President John Dramani Mahama has directed the Ministry of Health to issue guidelines to eliminate the unacceptable no-bed syndrome in the country’s health facilities, insisting that no patient in a medical emergency should be turned away.
He made this known during his State of the Nation Address to Parliament on Friday.
“Patients facing medical emergencies must be received and given help, even under makeshift conditions,” he told Parliament
The directive came as part of a sweeping overhaul of the health sector that the President unveiled, which also included the rollout of a Free Primary Health Care programme, the absorption of 13,500 health workers onto the public payroll, and a total health financing package of GH¢34.7 billion.
President Mahama recalled that by January 2025, the health sector was burdened with GH¢15 billion in liabilities from stalled hospital projects, ageing equipment, and a financing gap of more than GH¢2.4 billion.

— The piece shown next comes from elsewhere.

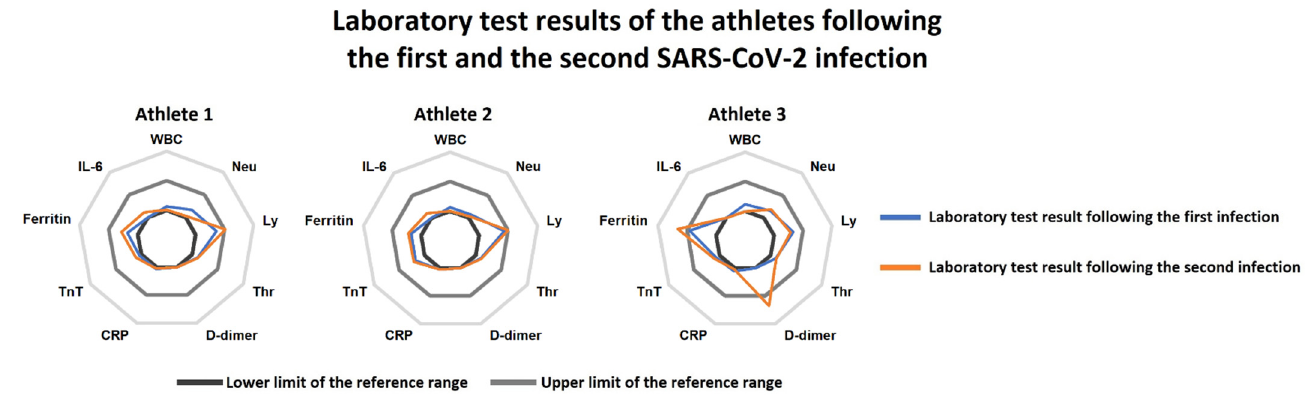
Figure 1. Radar charts of the laboratory tests following the first SARS-CoV-2 infection (blue line) and the reinfection (orange line) in the three athletes. Athletes 2 and 3 had practically no relevant alterations at the first and the second examinations. Athlete 1 presented with increased serum ferritin levels at the first examination, which persisted at the second return-to-play assessments as well. Moreover, mildly elevated D-dimer levels were also found at the second laboratory test in this subject.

He noted that donor support had declined sharply from 19 percent of total health spending three years ago to just 2.2 percent today, leaving an annual gap the government had no choice but to fill. “Faced with these realities, my government chose to act decisively,” he told the House.
The President disclosed that Direct government funding would account for about 72 percent of total health spending in 2026, up from 56.8 percent in 2023,
He stated that core health allocations had risen to GH¢23.3 billion and with National Health Insurance resources included, total health financing now stood at GH¢34.7 billion.

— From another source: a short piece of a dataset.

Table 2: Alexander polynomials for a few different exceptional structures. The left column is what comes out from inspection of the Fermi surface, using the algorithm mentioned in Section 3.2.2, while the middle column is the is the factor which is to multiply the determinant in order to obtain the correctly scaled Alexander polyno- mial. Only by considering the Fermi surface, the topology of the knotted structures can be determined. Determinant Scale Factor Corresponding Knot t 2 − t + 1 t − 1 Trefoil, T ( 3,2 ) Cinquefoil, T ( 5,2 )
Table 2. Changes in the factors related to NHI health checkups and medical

“This reflects our clear commitment to domestic financing and health sovereignty,” President Mahama told Parliament.
On the health workforce, the President disclosed that at the start of 2025, 103,000 trained health workers had been awaiting placement, employment, or enrolment on the payroll.
He revealed that over the past year, the government had absorbed 13,500 nurses and midwives, along with hundreds of doctors and pharmacists, onto the public payroll.
President Mahama assured the House that the government would expand recruitment and add more health workers going forward, adding that the maldistribution of health workers would be corrected through targeted incentives for underserved areas.
He appealed to health workers to accept postings to our underserved areas, seeing it as a call to national duty, while we work to ensure they have an enabling environment.
On infrastructure, President Mahama was emphatic that the government would not abandon unfinished projects.
he said provision had been made in the 2026 Budget to commence Regional Hospitals in the Oti, Savannah, and Western North Regions.
The completion of the Sewua Hospital, the Aferi Military Hospital, and the KATH Maternal and Children’s Block in the Ashanti Region was on course, he added, while the Ridge Hospital phase two, the Police Hospital project, and the La General Hospital would also be expanded.
The President disclosed that a new post-basic nursing programmes in Cardiology, Nephrology, Endocrinology, and Oncology Nursing would be introduced this year.
At least 30 nursing training institutions would transition to a competency-based degree curriculum, he noted, with scholarship opportunities for PhD-level training for nurses and allied health professionals also being made available.